On your CSV file, use the file:files property in the first line and the JSON formatted complex property, such as:

"name","type","dc:title","file:files"
"my-file","File","My file with files attachment","[{ \"file\": { \"mime-type\": \"text/plain\", \"content\": \"first_file.txt\" }}, { \"file\": { \"mime-type\": \"application/pdf\", \"content\": \"my_pdf.pdf\" }}, { \"file\": { \"name\": \"custom_name.pdf\", \"content\": \"another_pdf.pdf\" }}]"

Complex Property

Since 9.3, it is also possible to create documents and import a File in a complex property.

For instance, assuming you have a schema named foo with a complex property named complex containing a string property str and a content property file:

<?xml version="1.0"?>
<xs:schema xmlns:xs="http://www.w3.org/2001/XMLSchema"
  targetNamespace="http://nuxeo.ecm.csv.test/schemas/foo/"
  xmlns:foo="http://nuxeo.ecm.csv.test/schemas/foo/">

  <xs:include schemaLocation="core-types.xsd" />

  <xs:complexType name="complexType">
    <xs:sequence>
      <xs:element name="str" type="xs:string"/>
      <xs:element name="file" type="foo:content"/>
    </xs:sequence>
  </xs:complexType>

  <xs:element name="complex" type="foo:complexType"/>

</xs:schema>

The JSON formatted property will be:

{
    "str": "a string",
    "file": {
        "mime-type": "text/plain",
        "content": "first_file.txt"
    }
}

On your CSV file, use the foo:complex property in the first line and the JSON formatted complex property, such as:

"name","type","dc:title","foo:complex"
"my-foo-file","FooFile","My file with complex property","{ \"str\": \"a string\", \"file\": { \"mime-type\": \"text/plain\", \"content\": \"first_file.txt\" }}"

Set Lifecycle State When Creating Documents

It is possible to set the lifecycle state when the document is created through Nuxeo CSV, using the ecm:currentLifeCycleState property.

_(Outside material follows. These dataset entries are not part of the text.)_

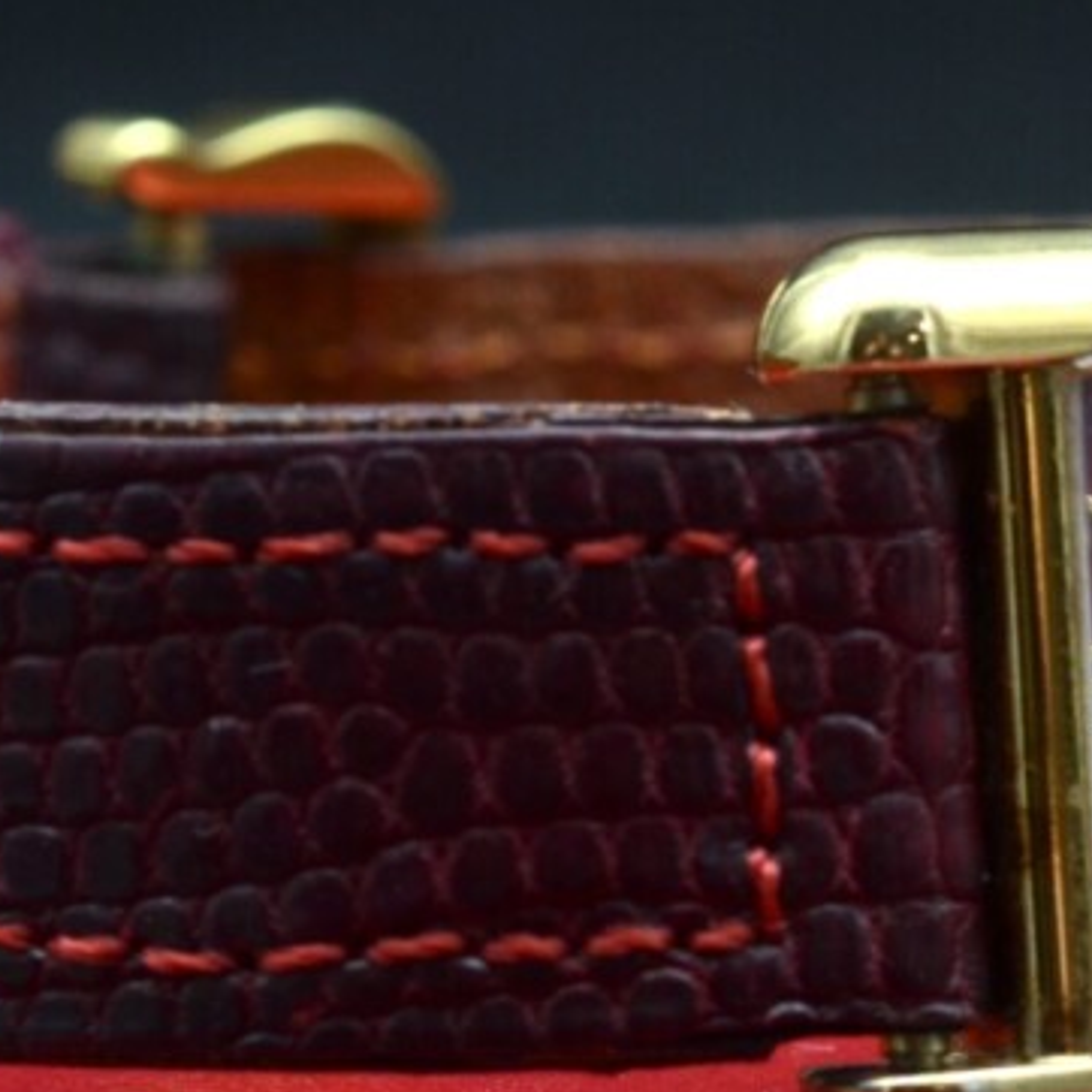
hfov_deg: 5.9
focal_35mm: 295
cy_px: 833
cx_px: 1391
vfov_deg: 5.9
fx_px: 10529
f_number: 10
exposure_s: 1/40
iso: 500
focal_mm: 60
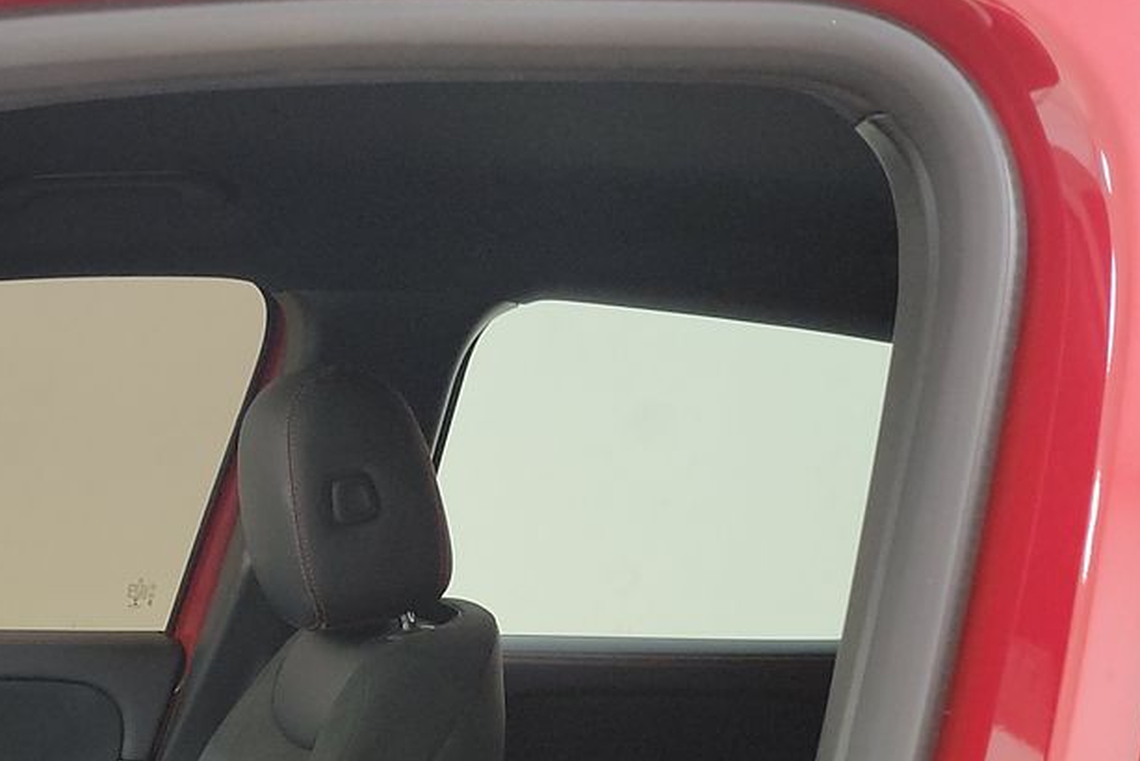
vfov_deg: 19.1
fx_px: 2059
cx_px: -189
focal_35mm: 65
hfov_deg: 27.6
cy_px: 1045
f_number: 1.8
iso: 329
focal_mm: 6.7
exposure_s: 1/59
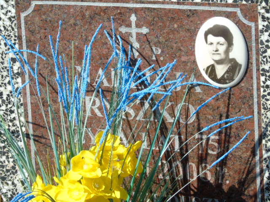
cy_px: 101
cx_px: 135
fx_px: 1451
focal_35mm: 186
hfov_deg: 10.6
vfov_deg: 8.0
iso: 80
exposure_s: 1/320
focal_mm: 33
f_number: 5
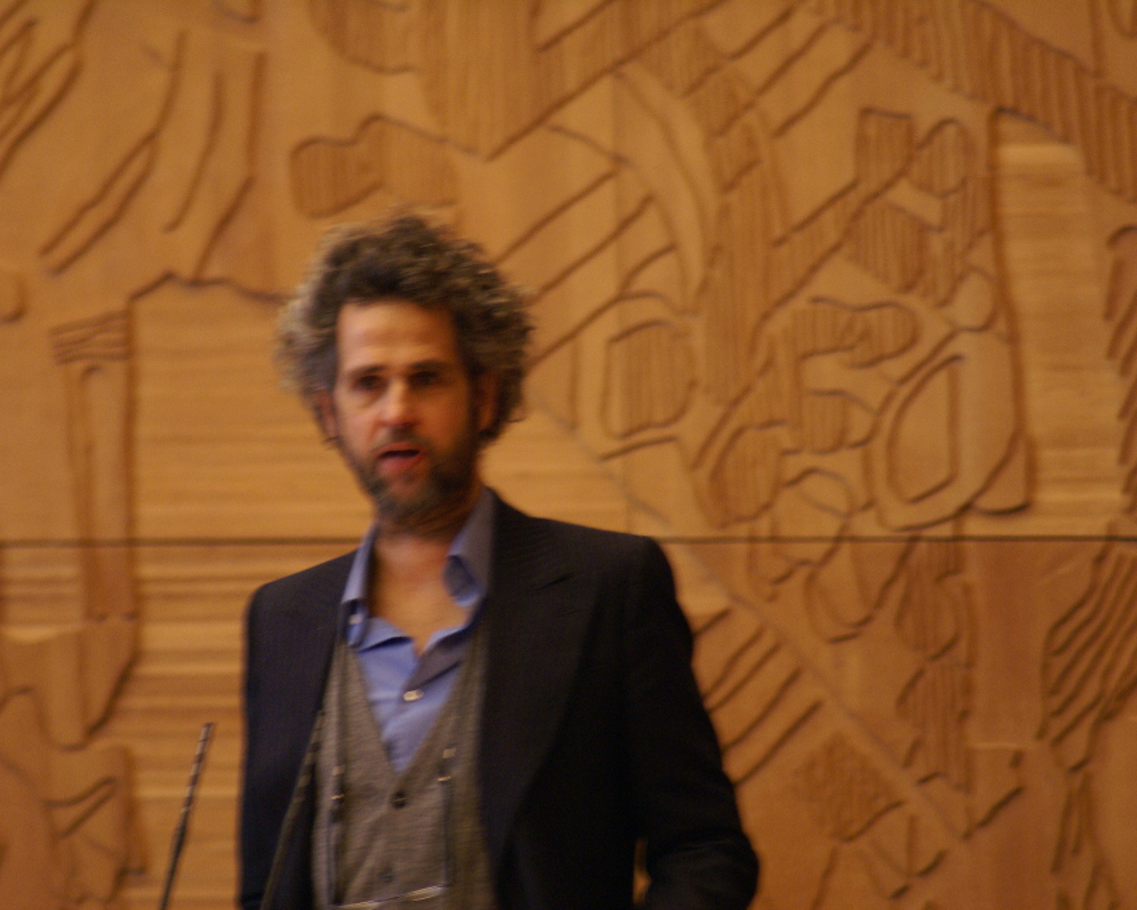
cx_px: 517
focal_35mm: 389
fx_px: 13095
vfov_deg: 4.0
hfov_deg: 5.0
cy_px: 455
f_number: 5
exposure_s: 1/20
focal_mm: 230
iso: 400
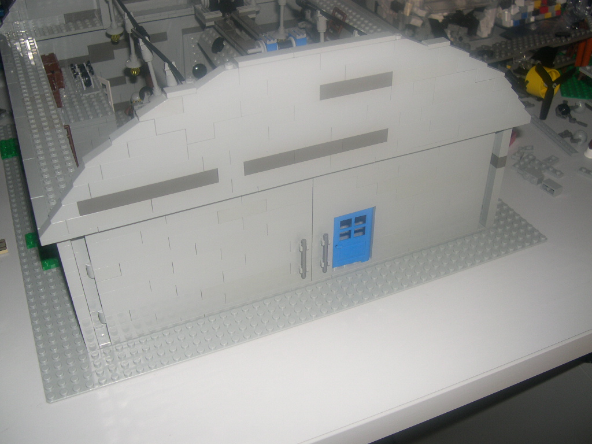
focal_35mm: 38
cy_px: 222
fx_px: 650
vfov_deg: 37.7
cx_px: 296
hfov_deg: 49.0
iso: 100
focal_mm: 8
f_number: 2.8
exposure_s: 1/60
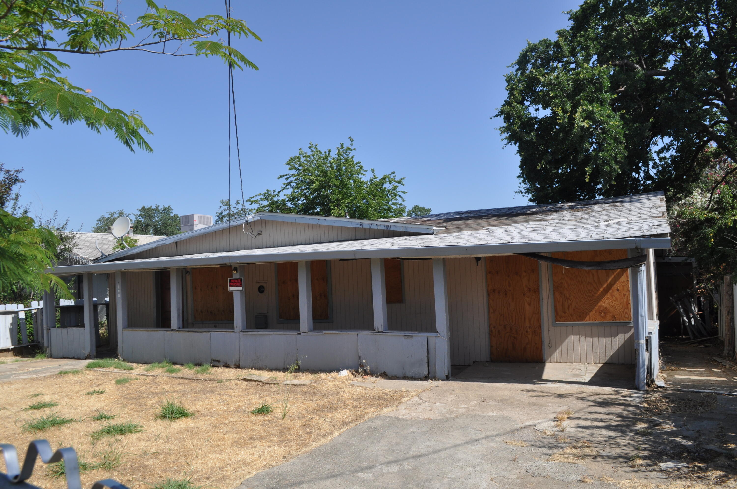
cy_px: 244
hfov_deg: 67.4
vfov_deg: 47.8
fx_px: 552
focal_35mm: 27
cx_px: 368
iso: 200
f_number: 9
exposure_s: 1/400
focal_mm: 18
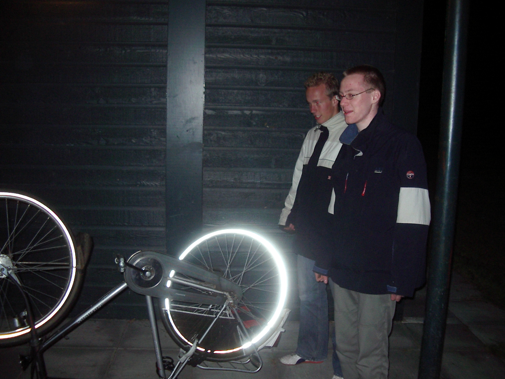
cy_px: 190
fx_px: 554
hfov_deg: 49.0
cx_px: 252
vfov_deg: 37.7
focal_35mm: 38
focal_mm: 5.8
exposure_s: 1/60
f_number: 2.6
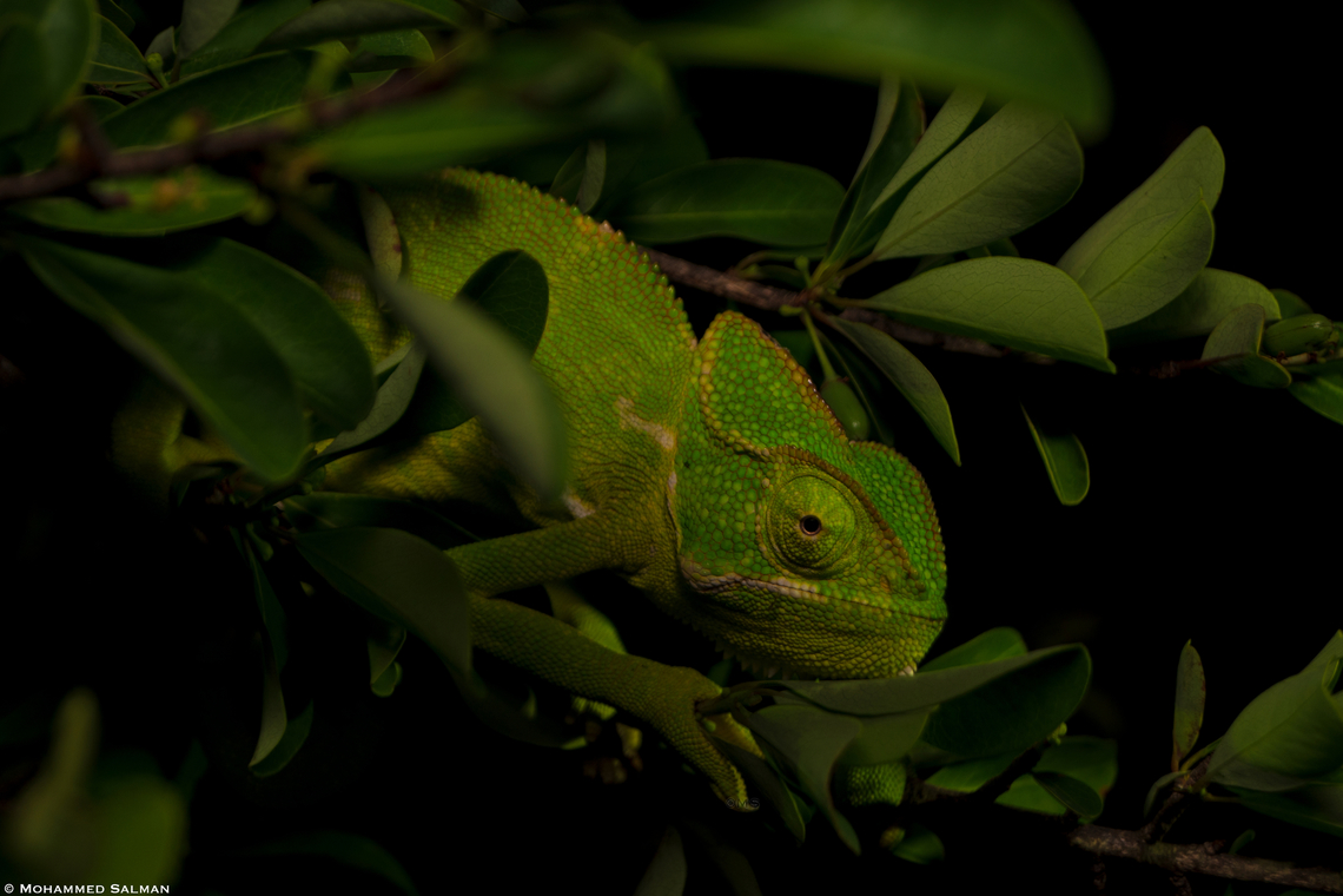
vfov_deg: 16.7
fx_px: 3059
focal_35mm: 82
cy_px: 448
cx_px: 672
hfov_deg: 24.8
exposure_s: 1/60
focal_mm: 55
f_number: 5.6
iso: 100
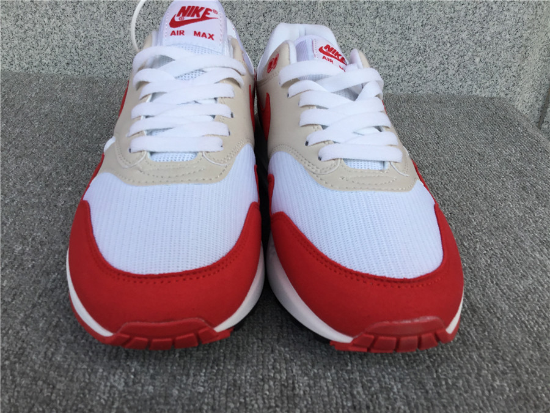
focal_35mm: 31
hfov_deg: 58.4
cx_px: 275
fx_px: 493
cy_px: 206
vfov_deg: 45.4
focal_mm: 3.3
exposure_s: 1/482
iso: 25
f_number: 2.4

This property is ignored when updating documents.

"name","type","dc:description","dc:title","ecm:currentLifeCycleState"
"myfile","File","a simple file","My File","obsolete"

Events

By default, performing a CSV import raises a document created event.

If you want to import documents while maintaining original UUID, creation date, modification date, author and contributors, check the "Apply Date, Author and Dublin Core metadata" checkbox. In this case, a document imported event is triggered.

This last option can only be used by members of the administrators group.